In the following, let’s take a look at the most important recent developments that the quest for low-power telecoms has lately led to:

  • Thread is a new 802.15.4-based protocol that deserves to be highlighted for the mere fact that it has triggered a whole new sense of urgency amidst the vendors that drive the following three technologies on the list. Designed for home and building automation, Thread has generally gotten off to a good start and its certification program is currently vetting the first cohort of compliant devices. Once the commercial versions of such products start hitting the market — probably in the second half of the year — we can start assessing how well Thread’s implementations can actually match the admittedly lofty expectations.
  • Bluetooth has had its IoT-friendly incarnation, Bluetooth Low Energy, available already for half a decade, but its relevance to developers has been quite seriously inhibited by its short range and point-to-point nature. This year, Bluetooth as a standard should finally get its eagerly awaited capability for running mesh networks. That is an addition that could, especially, divert the (hitherto over-hyped) beacon space into an interesting direction.
  • Wi-Fi HaLow is the framework for the low-power, longer-range implementations of Wi-Fi, run in the increasingly sought-after 900-MHz frequency bands. Given the relative ubiquity of Wi-Fi in homes, buildings and urban spaces, HaLow could certainly reshuffle the connectivity market for a variety of IoT applications. On the downside, the progress towards it has been undeniably slow; for example, the certification program is scheduled for not earlier than 2018. That is starting to be rather late, given everything else that is going on.

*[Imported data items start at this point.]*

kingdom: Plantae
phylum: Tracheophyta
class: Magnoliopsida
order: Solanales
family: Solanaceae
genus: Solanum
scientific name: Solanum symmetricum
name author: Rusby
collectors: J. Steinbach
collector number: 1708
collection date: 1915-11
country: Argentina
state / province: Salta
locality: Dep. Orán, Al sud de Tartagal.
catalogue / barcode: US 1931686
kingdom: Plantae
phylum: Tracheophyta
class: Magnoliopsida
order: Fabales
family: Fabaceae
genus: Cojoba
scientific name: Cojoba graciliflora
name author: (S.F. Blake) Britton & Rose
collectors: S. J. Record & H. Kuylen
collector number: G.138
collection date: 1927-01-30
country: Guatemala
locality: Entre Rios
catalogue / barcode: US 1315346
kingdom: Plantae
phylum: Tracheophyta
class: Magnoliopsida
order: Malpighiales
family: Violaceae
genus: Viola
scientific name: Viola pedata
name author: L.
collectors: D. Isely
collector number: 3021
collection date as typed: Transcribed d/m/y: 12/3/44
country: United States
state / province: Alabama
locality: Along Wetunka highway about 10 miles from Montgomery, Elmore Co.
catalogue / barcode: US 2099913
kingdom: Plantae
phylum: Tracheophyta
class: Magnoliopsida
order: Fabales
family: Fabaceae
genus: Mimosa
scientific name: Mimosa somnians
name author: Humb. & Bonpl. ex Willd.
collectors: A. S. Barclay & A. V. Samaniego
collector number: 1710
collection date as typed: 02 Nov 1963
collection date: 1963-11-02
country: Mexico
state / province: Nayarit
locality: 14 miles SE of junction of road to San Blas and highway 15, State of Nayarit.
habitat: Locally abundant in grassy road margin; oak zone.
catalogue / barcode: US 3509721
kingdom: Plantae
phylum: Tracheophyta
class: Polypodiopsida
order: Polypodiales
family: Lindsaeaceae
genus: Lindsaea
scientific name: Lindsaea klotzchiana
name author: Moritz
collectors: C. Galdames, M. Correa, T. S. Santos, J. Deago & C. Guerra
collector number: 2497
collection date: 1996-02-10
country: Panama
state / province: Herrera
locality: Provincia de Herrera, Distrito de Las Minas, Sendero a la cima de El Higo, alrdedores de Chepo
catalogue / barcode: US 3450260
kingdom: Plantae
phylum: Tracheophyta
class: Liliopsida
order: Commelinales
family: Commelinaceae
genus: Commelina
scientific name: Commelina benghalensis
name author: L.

  • ZigBee 3.0 is the latest version of the ZigBee standards, whose infamous fragmentation has so far made the technology as a whole amount to quite much less than the sum of its parts — or application profiles, to be more specific. Ratified in the end of 2015, the third generation aims to harmonize the profiles substantially and thus improve device interoperability. The case for developing Thread from scratch had a lot to do with ZigBee’s shortcomings, so there is something of a last-ditch feel to the attempt.
  • Low Power Wide Area (LPWA) is an umbrella concept for a group of new technologies that have been built to combine power efficiency and inexpensive hardware components with the operational benefits of wide area networks. Machina Research further splits the concept into two subcategories: with “dedicated” LPWA consisting of the purposely designed technologies such as LoRa, RPMA and Sigfox, and “evolutionary” LPWA covering the alternatives that have been developed as upgrades to existing ones like LTE. During 2015, LPWA became one of the hottest topics on the supply side of IoT. Collectively, these networks could well prove a real game changer, although there are still also certain question marks related to their technical, commercial and even regulatory feasibility.
  • Other major developments in IoT connectivity can be found mostly in low-power mesh networking. Wi-SUN is an 802.15.4-based standard that has been engineered especially for utility networks, and it has shown a lot of early promise in that sector. Its most high-profile implementation, Silver Spring Network’s Starfish, has been just opened up to also serve developers outside of the company’s own customer base. At the same time, Wirepas is a vendor that has come up with a software solution that seems to be able to dramatically boost the scalability aspect of mesh networks, which has always been their weakest spot from the enterprise perspective.

By far the best part about such multipolar innovation is that the involved technology camps are keeping each other on their toes, and progress by one pushes the others to up their game. It should also keep the bargaining power of key vendors or service providers in check, preventing rent seeking and other practices that would ultimately stifle innovation on the enterprise level.